To a casual observer, debates about national security spying can seem like a hopeless game of he-said/she-said. Government officials and congressional surveillance hawks characterize the authorities provided by measures like the FISA Amendments Act of 2008 in one way, while paranoid civil libertarians like me tell a more unsettling story. Who can say who’s right?
Fortunately, there is an authoritative unclassified source that explains what the law means: the revised 2012 edition of National Security Investigations and Prosecutions by David S. Kris (who headed the Justice Department’s National Security Division from 2009–2011) and J. Douglas Wilson.
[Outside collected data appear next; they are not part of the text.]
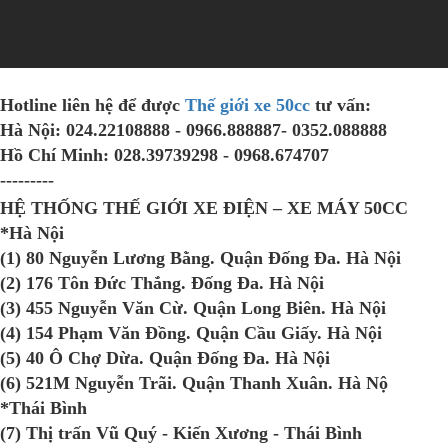
Hotline liên hệ để được
Thế giới xe 50cc
tư vấn:
Hà Nội:
024.22108888 - 0966.888887- 0352.088888
Hồ Chí Minh:
028.39739298 - 0968.674707
---------
HỆ THỐNG THẾ GIỚI XE ĐIỆN – XE MÁY 50CC
*Hà Nội
(1) 80 Nguyễn Lương Bằng. Quận Đống Đa. Hà Nội
(2) 176 Tôn Đức Thắng. Đống Đa. Hà Nội
(3) 455 Nguyễn Văn Cừ. Quận Long Biên. Hà Nội
(4) 154 Phạm Văn Đồng. Quận Cầu Giấy. Hà Nội
(5) 40 Ô Chợ Dừa. Quận Đống Đa. Hà Nội
(6) 521M Nguyễn Trãi. Quận Thanh Xuân. Hà Nộ
*Thái Bình
(7) Thị trấn Vũ Quý - Kiến Xương - Thái Bình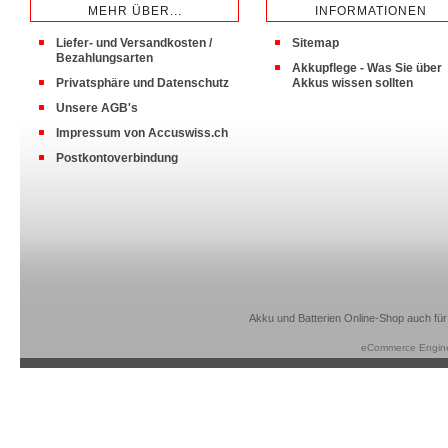
MEHR ÜBER...
INFORMATIONEN
Liefer- und Versandkosten /
Sitemap
Bezahlungsarten
Akkupflege - Was Sie über
Privatsphäre und Datenschutz
Akkus wissen sollten
Unsere AGB's
Impressum von Accuswiss.ch
Postkontoverbindung
Akku und Batterien Online-Shop auch für
eCommerce Engin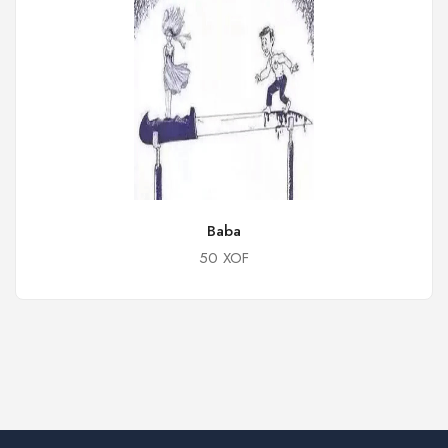
Baba
50 XOF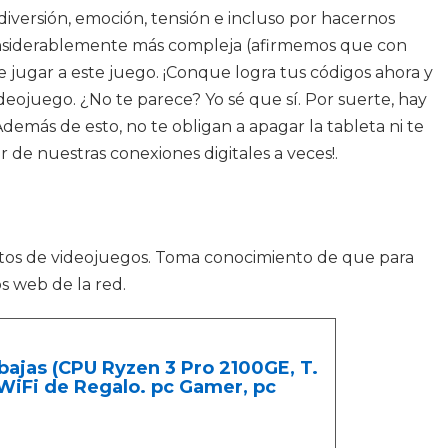
diversión, emoción, tensión e incluso por hacernos
 considerablemente más compleja (afirmemos que con
e jugar a este juego. ¡Conque logra tus códigos ahora y
deojuego. ¿No te parece? Yo sé que sí. Por suerte, hay
emás de esto, no te obligan a apagar la tableta ni te
de nuestras conexiones digitales a veces!.
itos de videojuegos. Toma conocimiento de que para
s web de la red.
jas (CPU Ryzen 3 Pro 2100GE, T.
WiFi de Regalo. pc Gamer, pc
As the definitive (unclassified) treatise on what foreign intelligence surveillance law says, means, and permits, it’s the same resource you’d expect the government attorneys who apply for surveillance authority to consult for guidance on what the law does and doesn’t allow spy agencies to do. Let’s see what it says about the scope of surveillance authorized by the FAA:
[The FAA's] certification provision states that the government under Section 1881a is “not required to identify the specific facilities, places premises, or property at which an acquisition … will be directed or conducted.” This is a significant grant of authority, because it allows for authorized acquisition—surveillance or a search—directed at any facility or location. For example, an authorization targeting “al Qaeda”—which is a non-U.S. person located abroad—could allow the government to wiretap any telephone that it believes will yield information from or about al Qaeda, either because the telephone is registered to a person whom the government believes is affiliated with al Qaeda, or because the government believes that the person communicates with others who are affiliated with al Qaeda, regardless of the location of the telephone. Unless the FISC attempts to address the issue under the rubric of minimization, no judge will contemporaneously review the government’s choice of facilities or places at which to direct acquisition. [….] Review of the certification is limited to the question “whether [it] contains all the required elements”; the FISC does not look behind the government’s assertion’s. Thus, for example, the FISC could not second-guess the government’s foreign intelligence purpose of conducting the acquisition, as long as the certification in fact asserts such a purpose.